--- Provided data ---
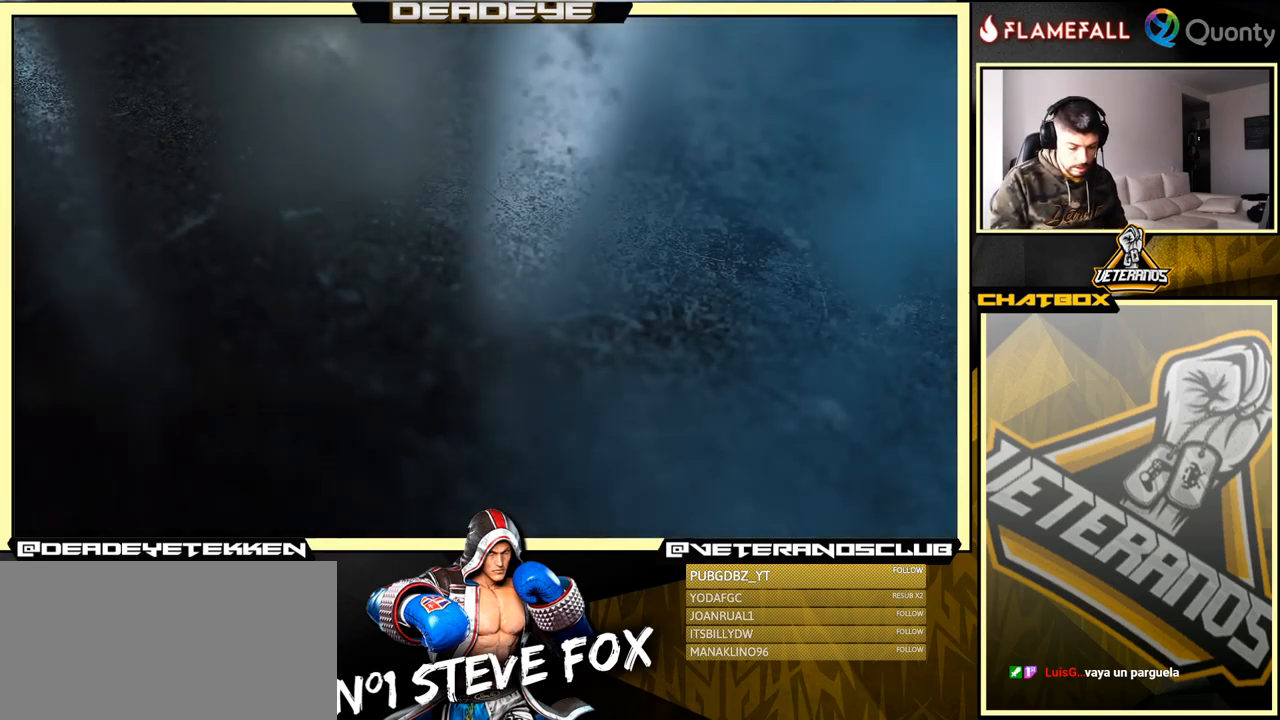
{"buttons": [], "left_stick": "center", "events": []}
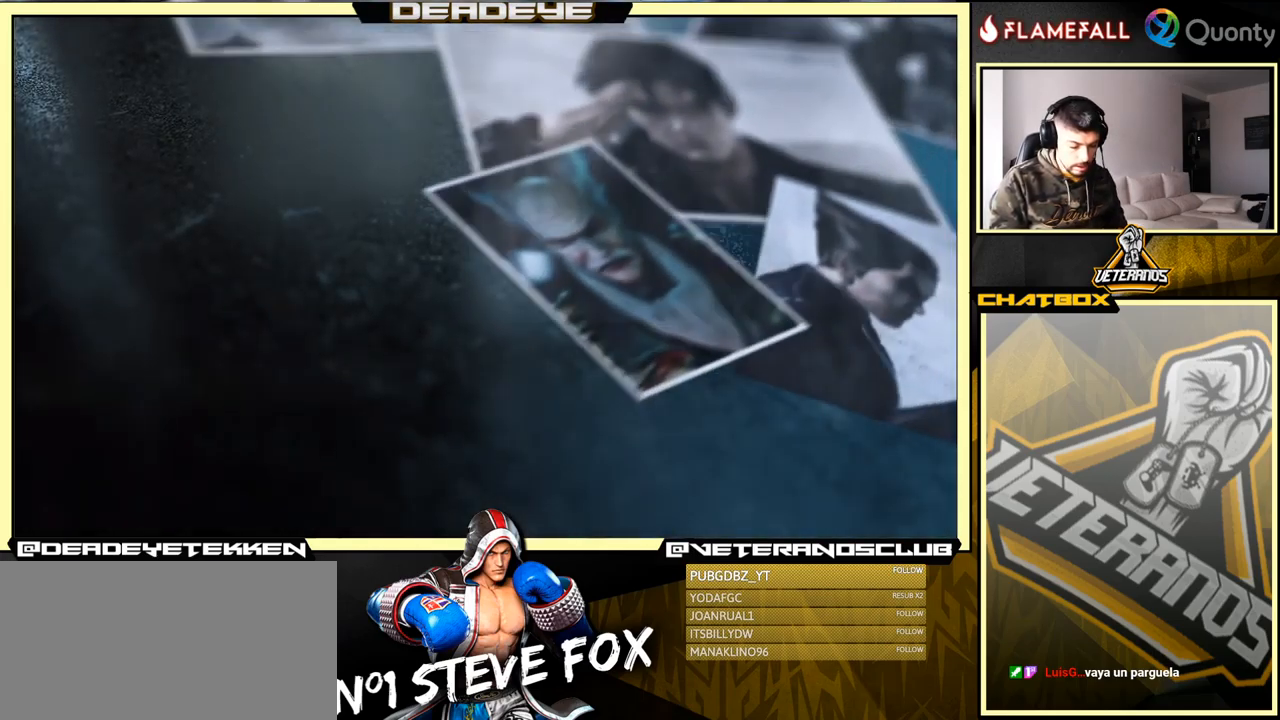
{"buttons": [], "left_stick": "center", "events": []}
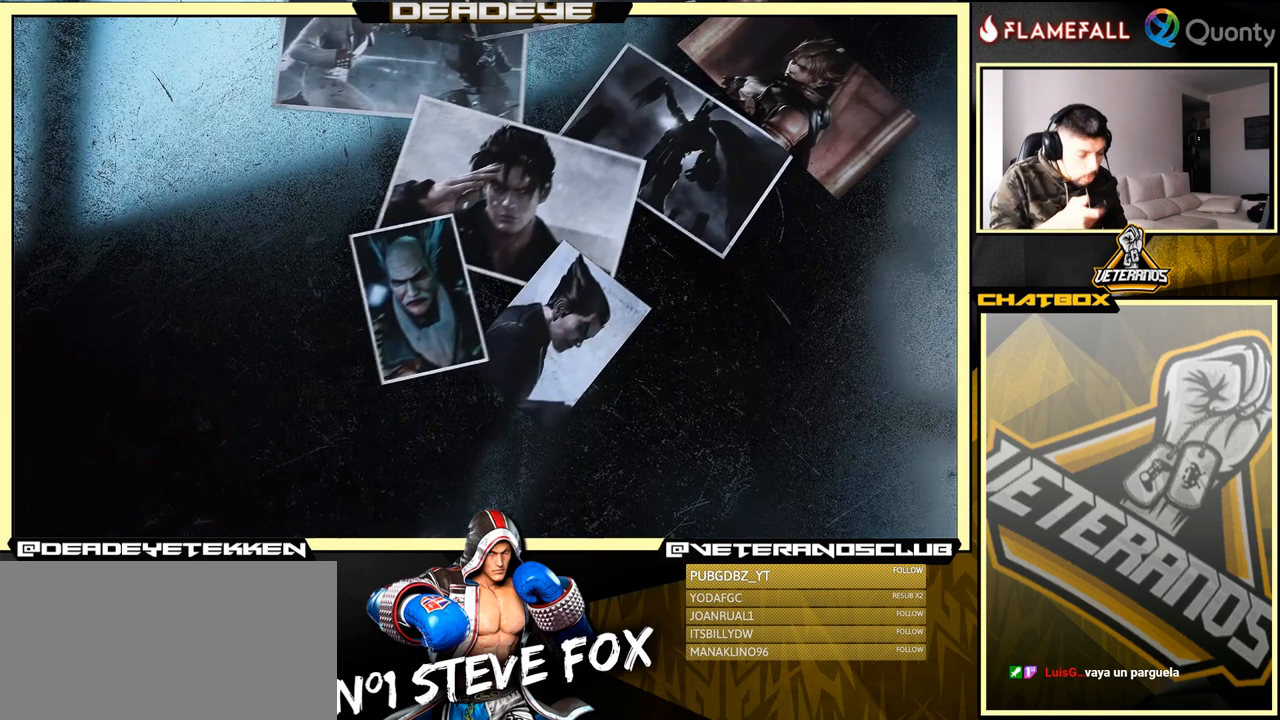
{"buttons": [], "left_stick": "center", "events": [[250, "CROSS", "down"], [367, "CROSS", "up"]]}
---
--- Provided data ---
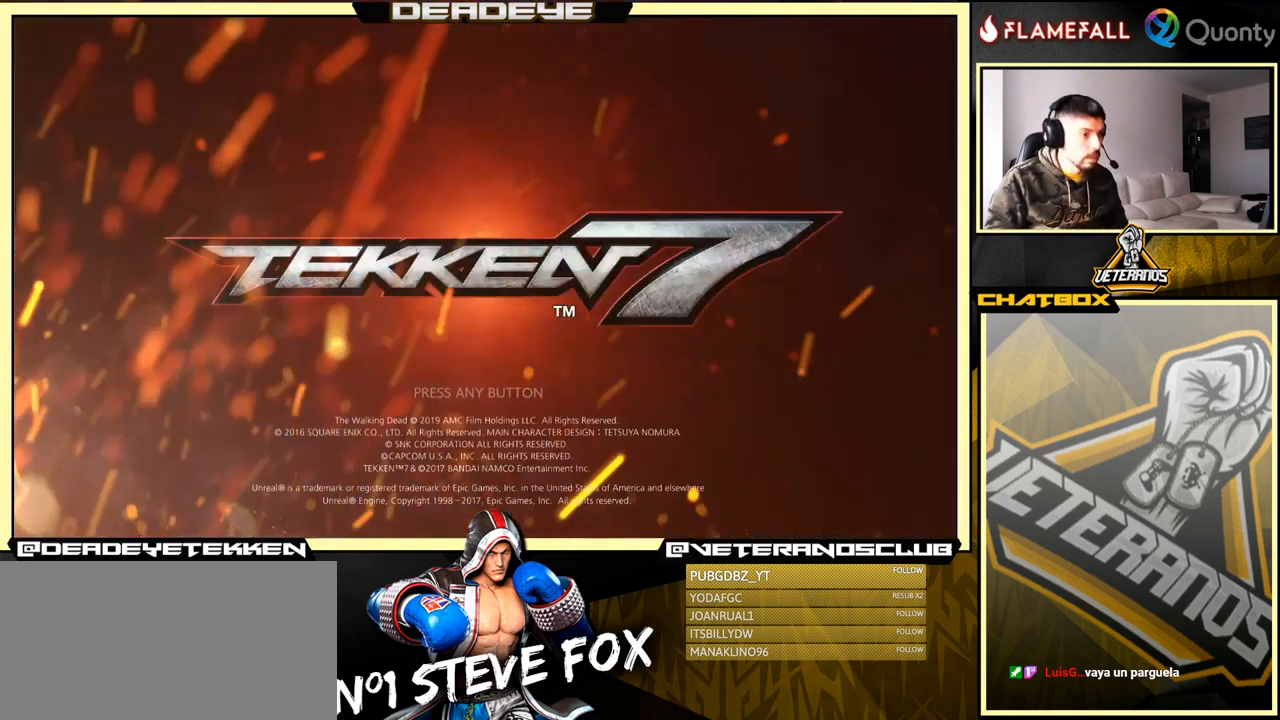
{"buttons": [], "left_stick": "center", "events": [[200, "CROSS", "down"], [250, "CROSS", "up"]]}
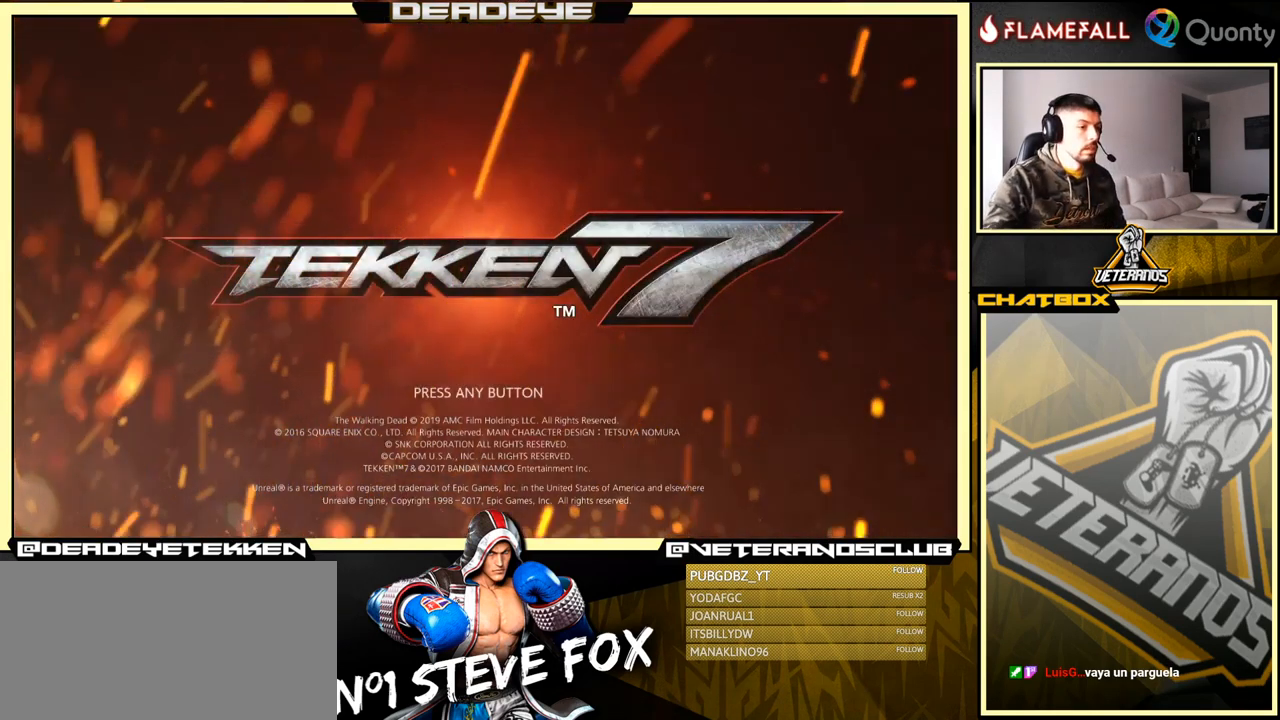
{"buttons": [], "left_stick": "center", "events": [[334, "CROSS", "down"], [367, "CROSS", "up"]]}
---
--- Provided data ---
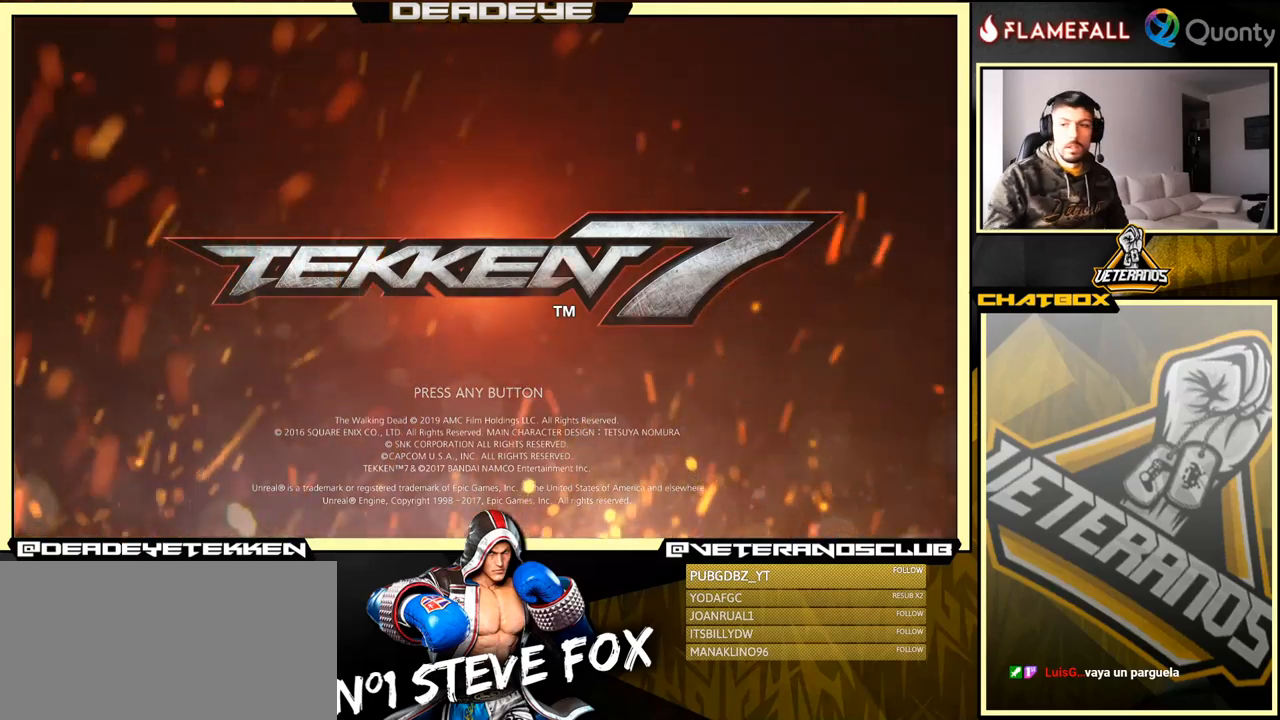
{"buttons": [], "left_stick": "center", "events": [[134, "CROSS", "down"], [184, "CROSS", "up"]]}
---
#### [Brief]
Where the word "down" shows up in a line of the listing, return that line.

#### [Output of the task]
{"buttons": [], "left_stick": "center", "events": [[250, "CROSS", "down"], [367, "CROSS", "up"]]}
{"buttons": [], "left_stick": "center", "events": [[200, "CROSS", "down"], [250, "CROSS", "up"]]}
{"buttons": [], "left_stick": "center", "events": [[334, "CROSS", "down"], [367, "CROSS", "up"]]}
{"buttons": [], "left_stick": "center", "events": [[134, "CROSS", "down"], [184, "CROSS", "up"]]}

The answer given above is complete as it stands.